> **WHAT IS EXPECTED**: Which of the lines below contain the string "Article"? Gather each such line and copy it out, treating uppercase and lowercase as different.

> **MATERIAL FOR THIS TASK**:

● ● ● ● ●

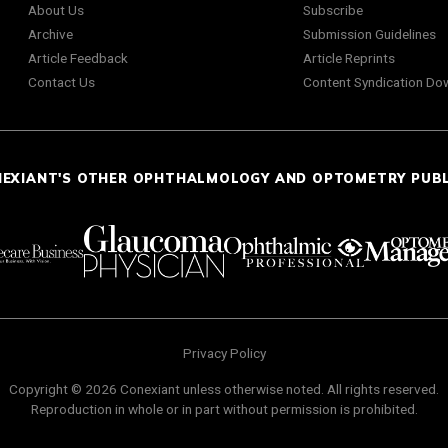
About Us
Subscribe
Archive
Submission Guidelines
Article Feedback
Article Reprints
Contact Us
Content Syndication Do
NEXIANT'S OTHER OPHTHALMOLOGY AND OPTOMETRY PUB
Privacy Policy
Copyright © 2026 Conexiant unless otherwise noted. All rights reserved.
Reproduction in whole or in part without permission is prohibited.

● ● ● ● ●

> **RESULT FOR THIS EXERCISE**:
Article Feedback
Article Reprints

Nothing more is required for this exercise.